● EXERCISE BRIEF
State how many lines of the entries hold the string "round", and nothing more.
┏━━
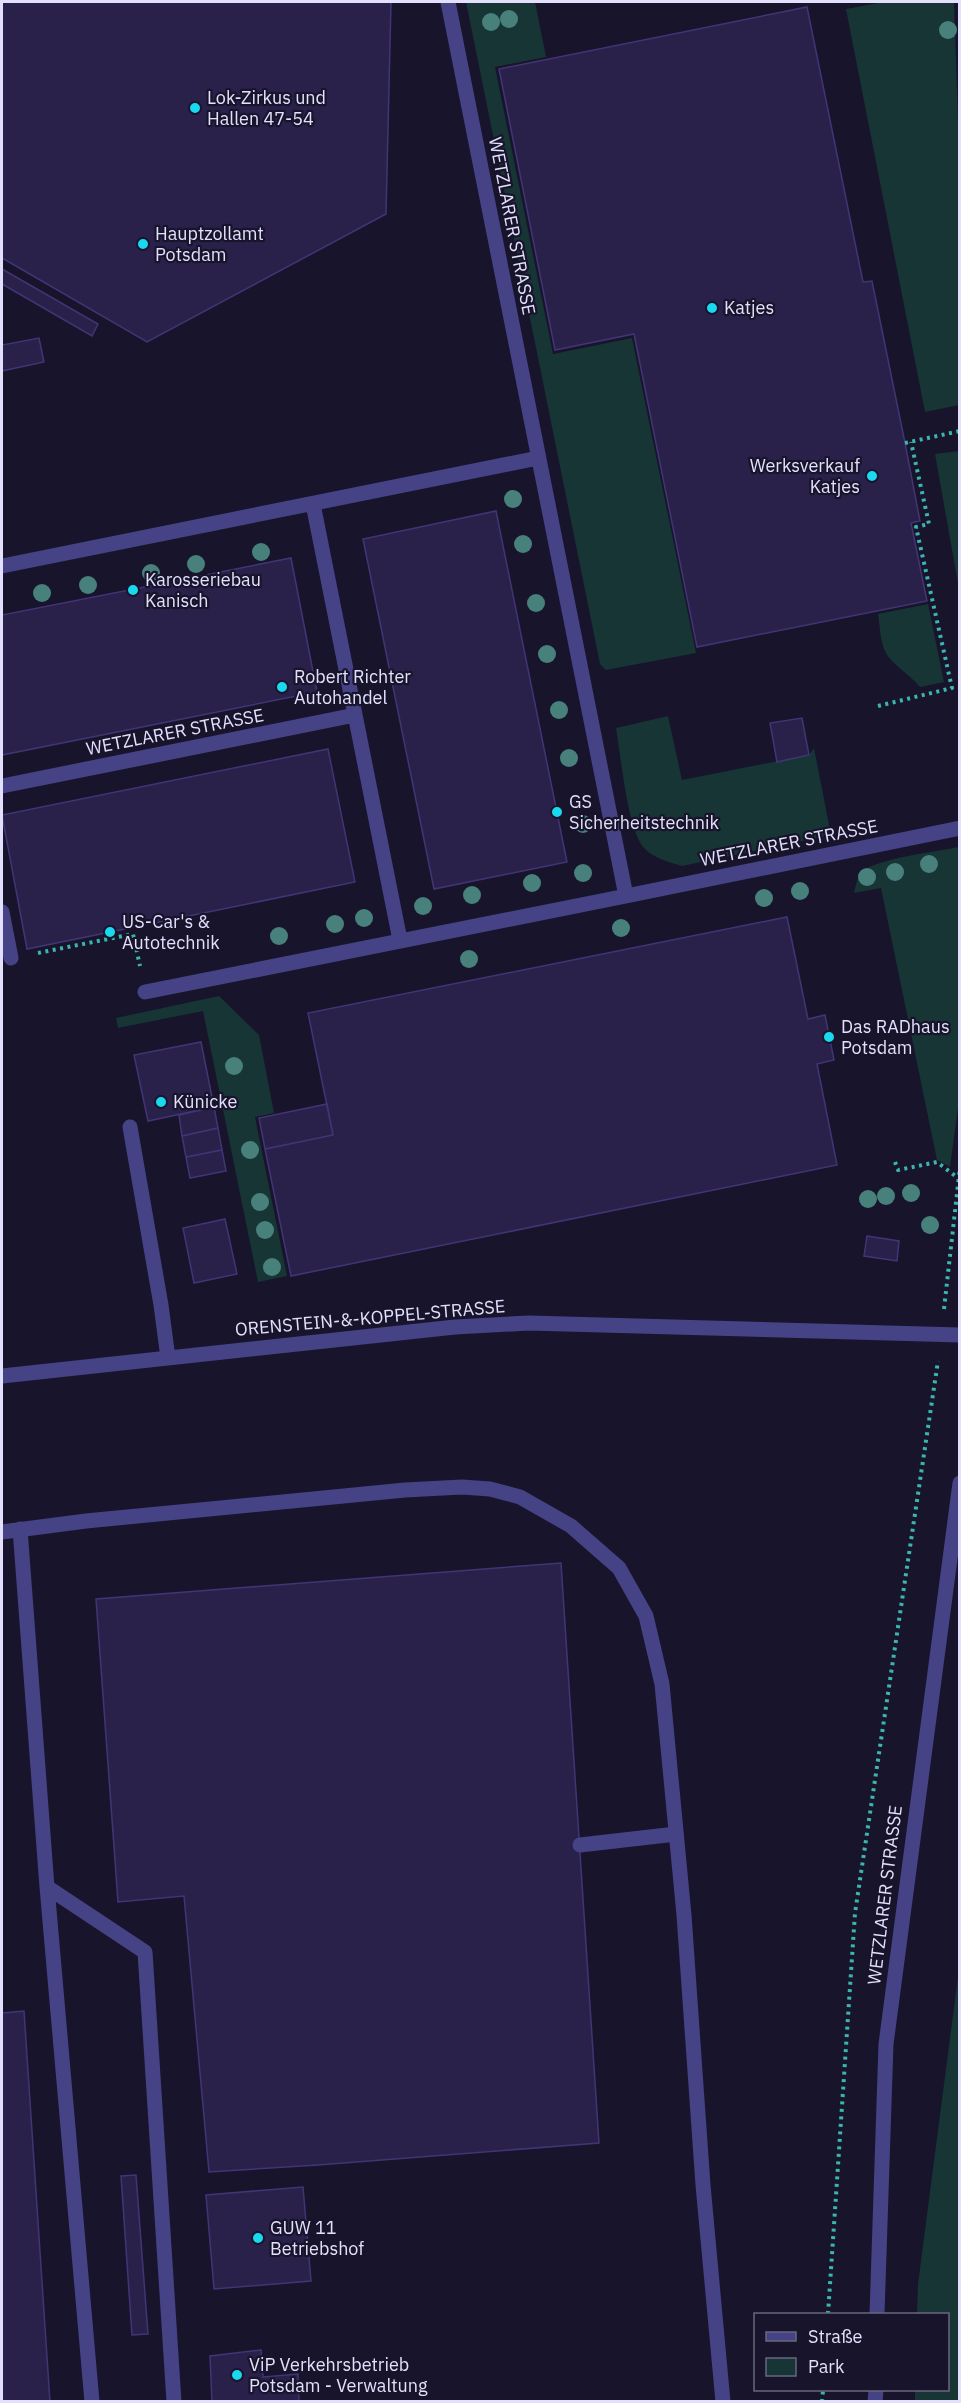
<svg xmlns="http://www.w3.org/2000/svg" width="961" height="2403" font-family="'IBM Plex Sans',sans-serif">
  <rect width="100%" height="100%" fill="#18142b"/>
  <!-- green -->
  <path fill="#173534" d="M466,2H535L546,57L495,67L553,354L632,338L696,653L606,670L600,664Z
    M884,2H954L960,182L959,405L925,412L846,9Z
    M959,451H960L959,589L935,454Z
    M928,604L944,682L920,687C911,676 892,664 886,653C880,642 880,626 878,614Z
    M668,716L682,780L809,755L814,748L831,835L682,866C669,862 653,858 644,848C627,829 621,756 616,728Z
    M959,847L960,1093L950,1167L937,1160L881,888L854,893C856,885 857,877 863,871C876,859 939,851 959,847Z
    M219,996L259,1035L274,1113L255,1117L287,1276L258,1282L203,1011L118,1028L116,1018Z
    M959,1969V2401H915V2390H948V2314H917L918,2284Z"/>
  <!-- building -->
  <path fill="#2a214b" stroke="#423575" stroke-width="1.5" d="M2,2H391L386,214L147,342L2,258Z
    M807,7L863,282L872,281L905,443L920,521L911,523L927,601L697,647L634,334L555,350L499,69Z
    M2,269L98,324L92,336L2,284Z
    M39,338L44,362L2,371V345Z
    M496,511L567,862L434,889L363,539Z
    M291,558L317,692L2,755V615Z
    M802,718L809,755L777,762L770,723Z
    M328,749L355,882L27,949L2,815Z
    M787,917L808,1019L825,1015L834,1060L817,1064L837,1165L291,1276L265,1149L333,1135L308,1013Z
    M201,1042L214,1107L148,1121L134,1055Z
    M327,1104L333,1135L265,1149L259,1118Z
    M214,1107L218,1128L182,1136L179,1115Z
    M218,1128L222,1150L186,1157L182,1136Z
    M222,1150L226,1171L190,1178L186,1157Z
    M225,1219L237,1274L194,1283L183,1228Z
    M867,1236L899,1241L897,1261L864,1256Z
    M561,1563L599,2143L318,2165L209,2172L184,1896L118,1902L96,1599Z
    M24,2011L50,2402H2V2013Z
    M136,2175L148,2334L132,2335L121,2176Z
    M303,2187L311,2281L214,2289L206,2195Z
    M261,2350L263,2377L298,2374L299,2402H212L210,2356Z"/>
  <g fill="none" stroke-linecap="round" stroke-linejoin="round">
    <!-- path -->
    <path stroke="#3bb6af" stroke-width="4" stroke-dasharray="3 4.5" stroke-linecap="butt" d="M905,443L960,431
      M878,706L952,688L916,527L929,524L911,442
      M38,953L133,934L140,966
      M895,1162L898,1170L937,1162L958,1178
      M944,1309L960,1167
      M828,2314L855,1913L938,1361
      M822,2402L823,2390"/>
    <!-- minor -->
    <path stroke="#454286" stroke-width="15" d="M313,504L400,940
      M2,566L538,458
      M2,786L355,715
      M626,896L960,828
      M2,912L11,958
      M145,992L626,896L448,2
      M130,1127L161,1305L168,1358
      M2,1376L455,1327L529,1323L960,1335
      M20,1529L47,1887L92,2402
      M2,1532L86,1521L405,1490L462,1487L490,1489L520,1497L571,1526L619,1568L646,1616L662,1684L684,1915L703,2185L723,2402
      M580,1845L676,1834
      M47,1887L145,1952L174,2402
      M877,2314L886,2044L960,1483
      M875,2402L876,2390"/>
  </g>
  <!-- trees -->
  <g fill="#48807c">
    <circle cx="509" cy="19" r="9"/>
    <circle cx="491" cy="22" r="9"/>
    <circle cx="948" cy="30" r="9"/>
    <circle cx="513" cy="499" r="9"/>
    <circle cx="523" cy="544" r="9"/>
    <circle cx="261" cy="552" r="9"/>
    <circle cx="196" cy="564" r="9"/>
    <circle cx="151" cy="573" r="9"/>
    <circle cx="88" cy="585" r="9"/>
    <circle cx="42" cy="593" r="9"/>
    <circle cx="536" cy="603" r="9"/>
    <circle cx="547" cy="654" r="9"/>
    <circle cx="559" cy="710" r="9"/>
    <circle cx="569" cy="758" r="9"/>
    <circle cx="583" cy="824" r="9"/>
    <circle cx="929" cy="864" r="9"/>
    <circle cx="895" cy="872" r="9"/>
    <circle cx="583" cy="873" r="9"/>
    <circle cx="867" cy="877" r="9"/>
    <circle cx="532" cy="883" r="9"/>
    <circle cx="800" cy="891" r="9"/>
    <circle cx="472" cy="895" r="9"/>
    <circle cx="764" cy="898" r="9"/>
    <circle cx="423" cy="906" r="9"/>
    <circle cx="364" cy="918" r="9"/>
    <circle cx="335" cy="924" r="9"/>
    <circle cx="621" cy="928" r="9"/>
    <circle cx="279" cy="936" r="9"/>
    <circle cx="469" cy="959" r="9"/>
    <circle cx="234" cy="1066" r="9"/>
    <circle cx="250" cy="1150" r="9"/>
    <circle cx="911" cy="1193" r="9"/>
    <circle cx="886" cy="1196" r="9"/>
    <circle cx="868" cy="1199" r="9"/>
    <circle cx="260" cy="1202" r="9"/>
    <circle cx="930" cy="1225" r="9"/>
    <circle cx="265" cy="1230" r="9"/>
    <circle cx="272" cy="1267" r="9"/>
  </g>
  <!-- markers -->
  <g fill="#1ad8ee" stroke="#18142b" stroke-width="2">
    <circle cx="195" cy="108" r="6"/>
    <circle cx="143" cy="244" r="6"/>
    <circle cx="712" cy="308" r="6"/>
    <circle cx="872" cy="476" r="6"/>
    <circle cx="133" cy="590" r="6"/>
    <circle cx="282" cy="687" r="6"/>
    <circle cx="557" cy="812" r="6"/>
    <circle cx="110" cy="932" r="6"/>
    <circle cx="829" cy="1037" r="6"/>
    <circle cx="161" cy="1102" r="6"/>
    <circle cx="258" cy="2238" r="6"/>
    <circle cx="237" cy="2375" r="6"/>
  </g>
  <g text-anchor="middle" stroke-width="4.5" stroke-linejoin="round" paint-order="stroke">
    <!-- poi labels -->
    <g font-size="18" fill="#e3e0fd" stroke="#18142b" text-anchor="start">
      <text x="207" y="104">Lok-Zirkus und<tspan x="207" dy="21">Hallen 47-54</tspan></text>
      <text x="155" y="240">Hauptzollamt<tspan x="155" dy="21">Potsdam</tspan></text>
      <text x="724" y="314">Katjes</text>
      <text x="860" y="472" text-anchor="end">Werksverkauf<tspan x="860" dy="21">Katjes</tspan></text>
      <text x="145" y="586">Karosseriebau<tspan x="145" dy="21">Kanisch</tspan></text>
      <text x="294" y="683">Robert Richter<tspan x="294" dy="21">Autohandel</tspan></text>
      <text x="569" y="808">GS<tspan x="569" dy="21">Sicherheitstechnik</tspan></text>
      <text x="122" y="928">US-Car's &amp;<tspan x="122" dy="21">Autotechnik</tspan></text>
      <text x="841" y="1033">Das RADhaus<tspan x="841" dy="21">Potsdam</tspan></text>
      <text x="173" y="1108">Künicke</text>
      <text x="270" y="2234">GUW 11<tspan x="270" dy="21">Betriebshof</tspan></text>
      <text x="249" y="2371">ViP Verkehrsbetrieb<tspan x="249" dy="21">Potsdam - Verwaltung</tspan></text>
    </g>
    <!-- street labels -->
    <g font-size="18" fill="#e3e0fd" stroke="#18142b">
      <text transform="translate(512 226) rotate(79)" y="6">WETZLARER STRASSE</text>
      <text transform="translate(175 732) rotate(-11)" y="6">WETZLARER STRASSE</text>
      <text transform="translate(789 843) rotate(-11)" y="6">WETZLARER STRASSE</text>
      <text transform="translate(370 1318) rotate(-5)" y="6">ORENSTEIN-&amp;-KOPPEL-STRASSE</text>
      <text transform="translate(885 1895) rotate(-83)" y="6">WETZLARER STRASSE</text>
    </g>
  </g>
  <!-- border -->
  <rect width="961" height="2403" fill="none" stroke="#e3e0fd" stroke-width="6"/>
  <!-- legend -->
  <rect x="754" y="2313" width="195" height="78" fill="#18142b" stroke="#69667f" stroke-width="1.5"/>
  <rect x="766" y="2332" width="30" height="9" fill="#454286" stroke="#69667f" stroke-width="1.5"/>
  <text x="808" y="2343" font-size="18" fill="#e3e0fd">Straße</text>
  <rect x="766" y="2358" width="30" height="18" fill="#173534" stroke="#69667f" stroke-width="1.5"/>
  <text x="808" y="2373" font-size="18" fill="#e3e0fd">Park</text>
</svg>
┗━━
● EXERCISE RESPONSE
2